Mileage Tax Builds Momentum as Alternative to Gas Tax
The switch from fuel to mileage taxes could take place in six years, two U.S. representatives told the annual meeting of the Mileage-Based User Fee Alliance.
The nation’s infrastructure is falling apart at the same time “the Highway Trust Fund is in a death spiral,” which presents the opportunity to make transformative change in how the country funds transportation, said Rep. Earl Blumenauer (D-Ore.), a leading advocate of mileage taxes.
Blumenauer has introduced a measure to raise the federal gas and diesel tax 15 cents over three years until a mileage tax system is put in place.
“I think it could be the last time Congress ever has to act to raise the gas tax,” Blumenauer told the gathering of state and federal officials, technology providers and mileage tax advocates. “And then I want to get rid of the gas tax because it doesn’t work over the long haul.”
As more than a dozen speakers reiterated at the conference, dramatic advances in fuel efficiency for cars and trucks have eroded the revenue outlook for states and the federal government, both of which collect fuel taxes to pay for highways.
Rep. John Delaney (D-Md.) said of a mileage tax: “We need a little bit of time to think it through and to phase it in” to bring people around to the idea.
If the nation envisions a future in which it uses less gasoline, and that is a “a huge win for our environment and. . . for the citizens of this country . . . then the gas tax is a terrible source of funding for the Highway Trust Fund because it will keep dropping and dropping” at the same time transportation needs grow, Delaney said.
He has introduced a bill that would “repatriate” the tax money American corporations owe on their overseas profits and use the revenue to support the trust fund over the next six years.
At the same time, the bill would create a commission to come up with an alternative to the federal fuel tax. His preference is for a mileage tax, Delaney said.
Several states are considering mileage while others are actively exploring pilot programs. Oregon will begin testing its latest mileage-tax system — the state’s third experiment since 2006 — on April 1 and will “go live” July 1 with up to 5,000 residents participating in the pilot program.
The state, which has no diesel tax, already taxes trucks by weight and distance.
California passed legislation last fall to begin piloting a mileage-tax system, said state officials who attended the conference.
The state began exploring mileage taxes in 2007 when it realized that fuel tax revenues had begun declining along with gas consumption even though vehicle miles traveled were climbing, said Gary Gutierrez, project manager for the pilot program being created by the California Department of Transportation.
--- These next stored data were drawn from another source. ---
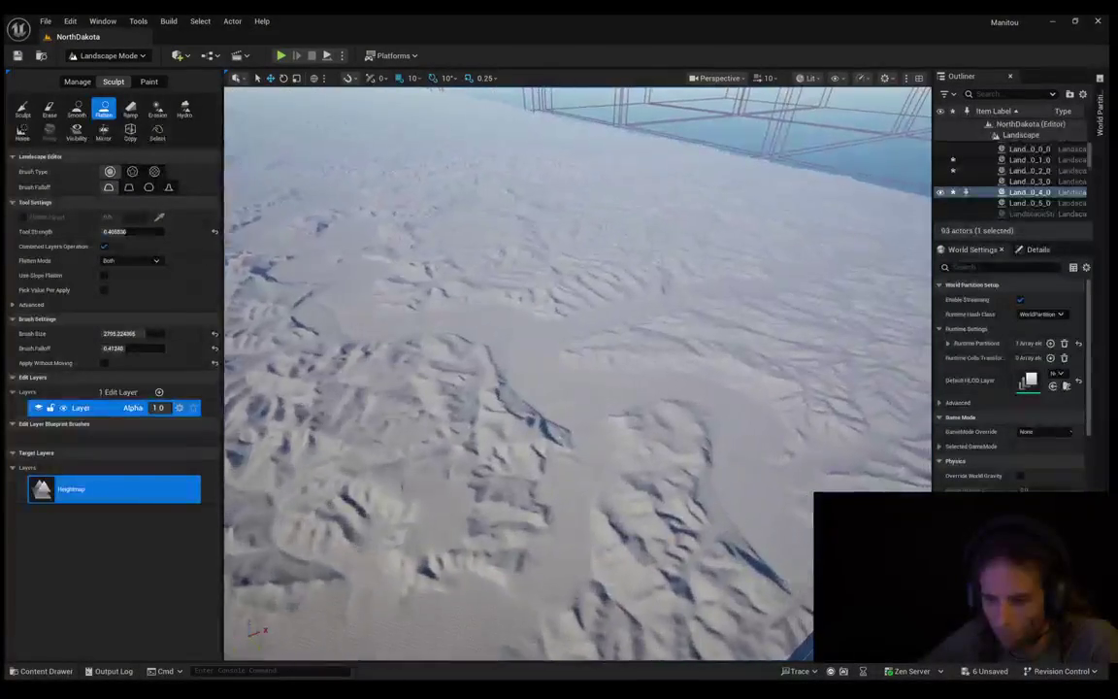
key("w")
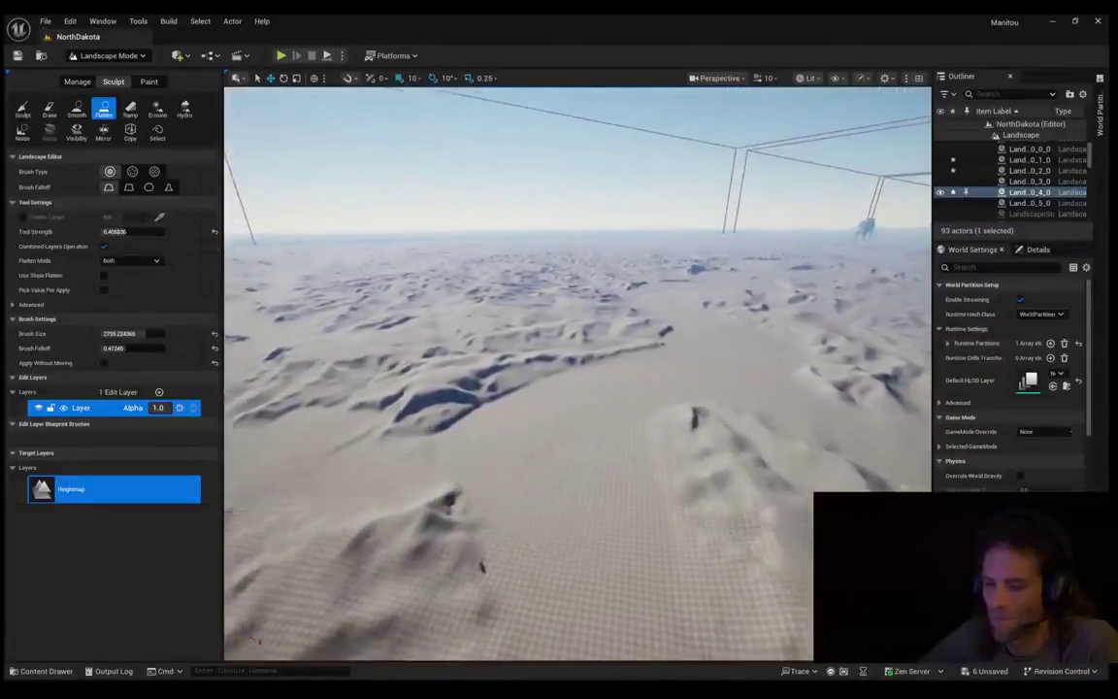
key("w")
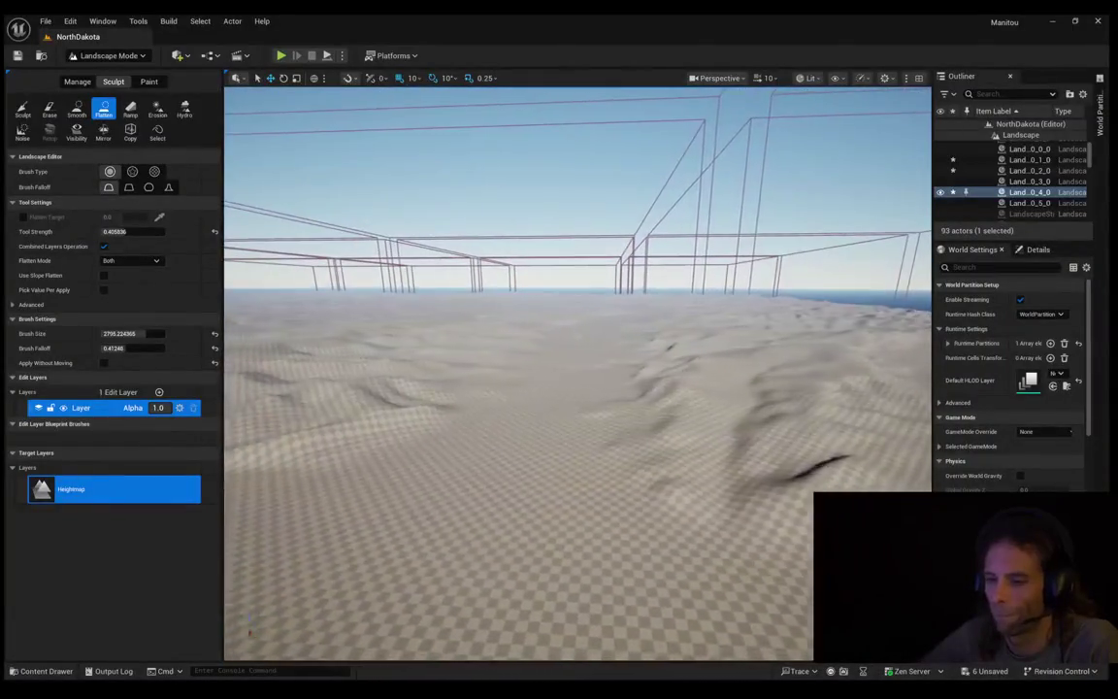
key("w")
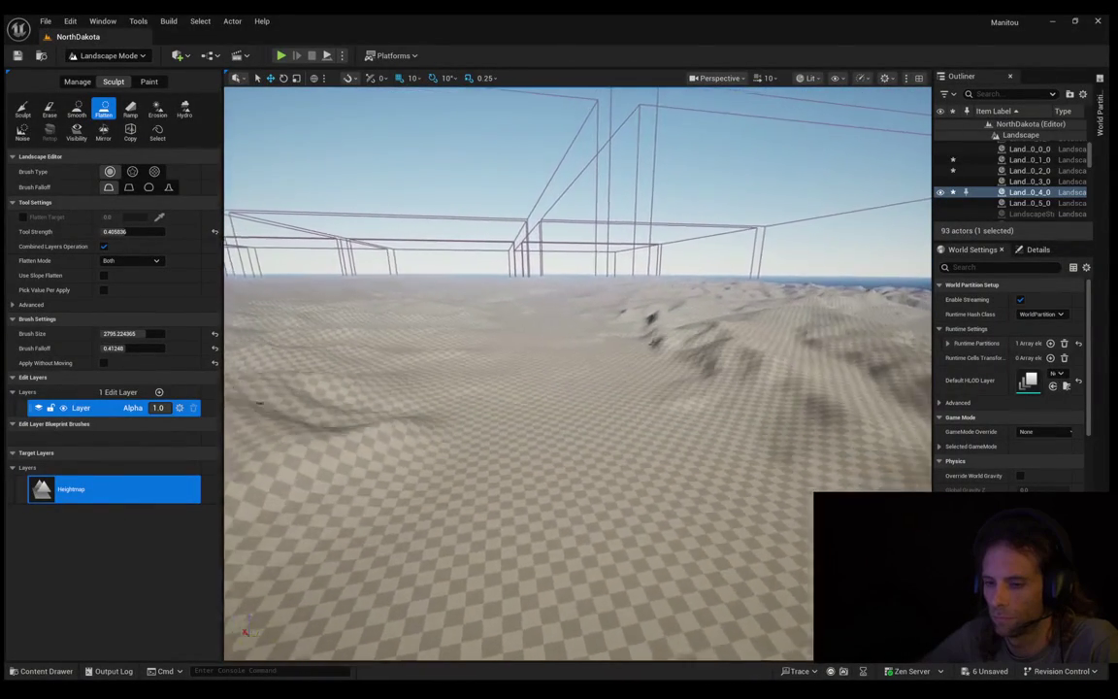
key("w")
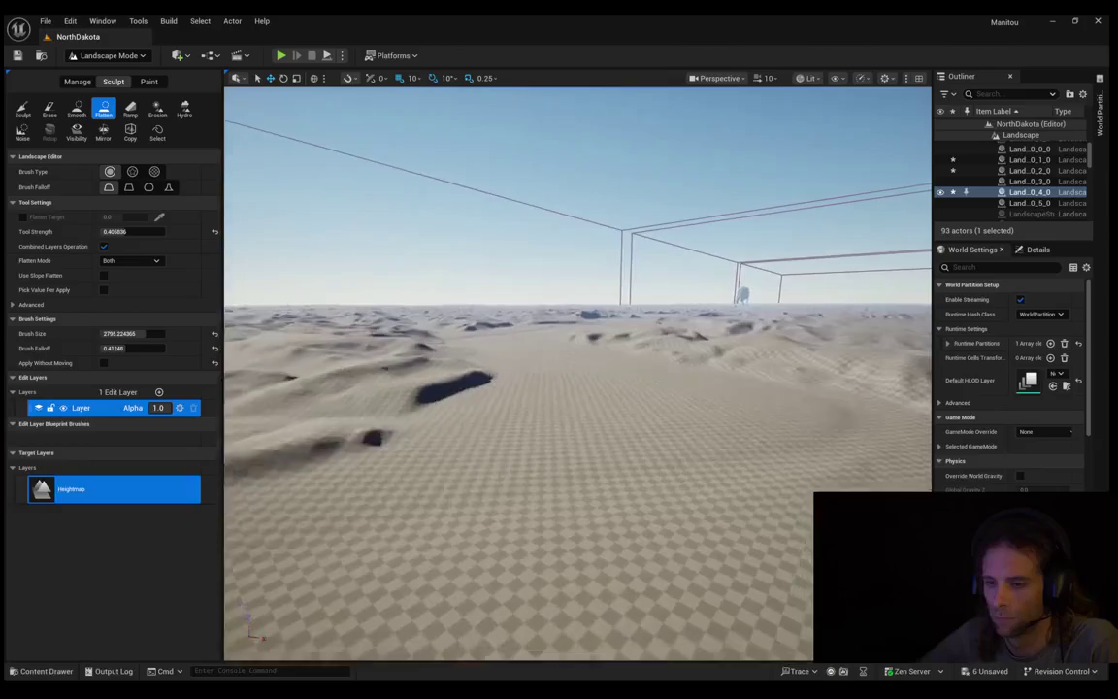
key("w")
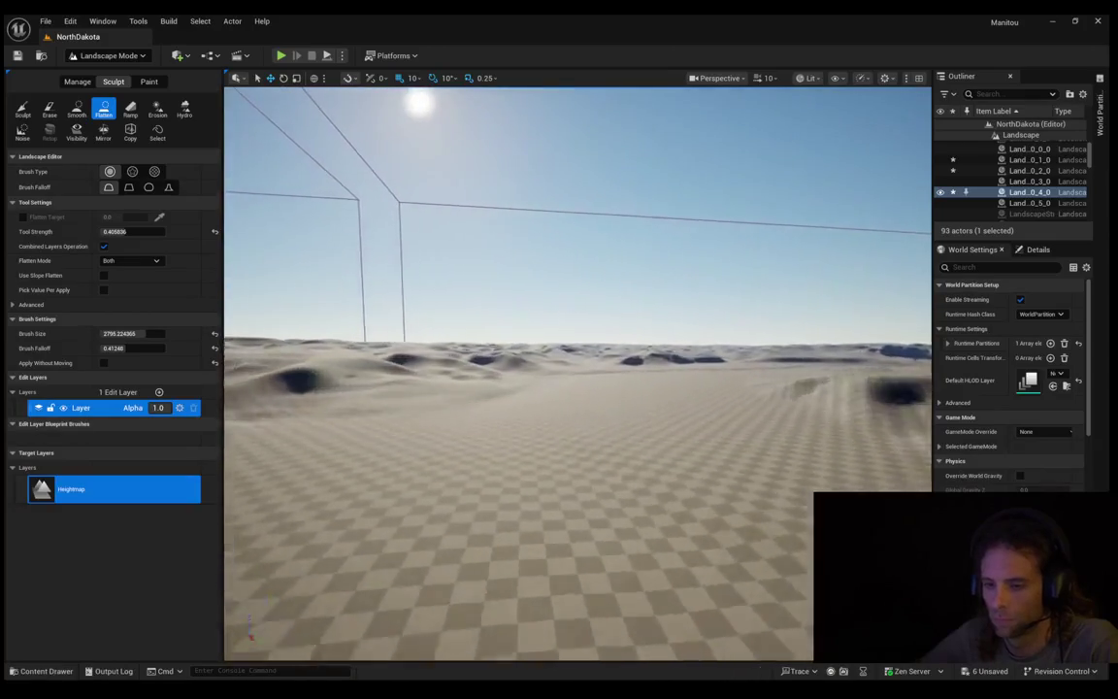
key("w")
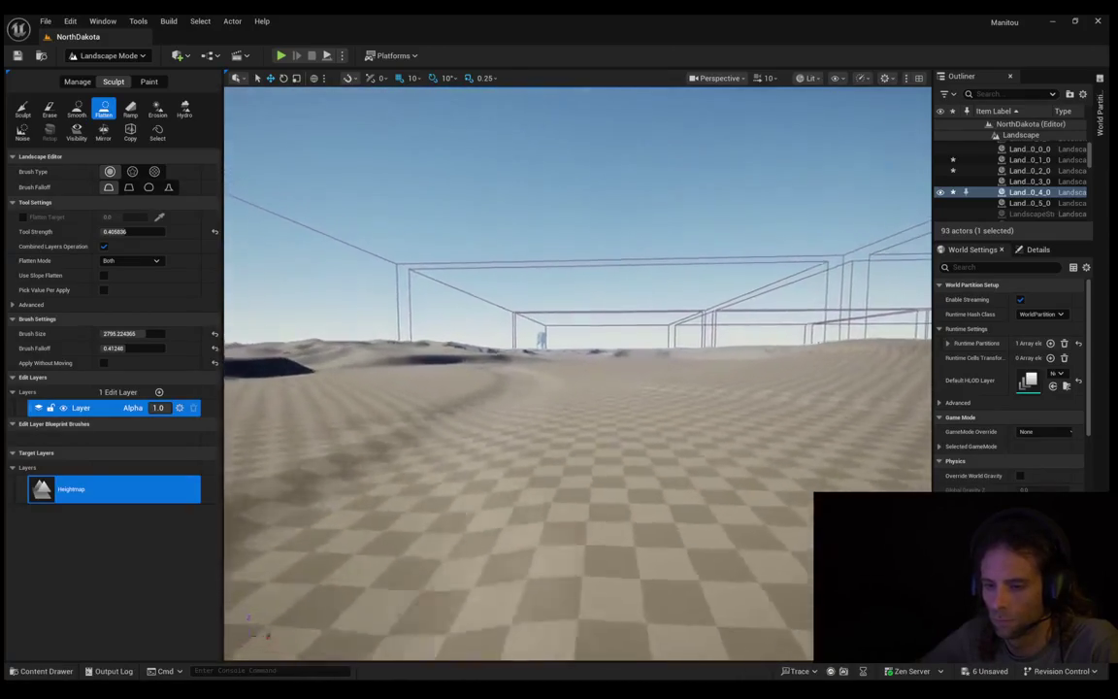
key("w")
And since 1994, the last time the state raised its fuel taxes, the purchasing power of the fuel tax revenues has dropped 50%, Gutierrez said.
“So, truly, California is in a crisis mode in terms of trying to develop some kind of sustainable funding,” he said.
California and Oregon are part of an 11-state consortium in the West that is exploring mileage taxes.
Several speakers at the conference said they believe the states will be the laboratories for mileage taxes and that federal lawmakers will watch those programs closely before they adopt the idea.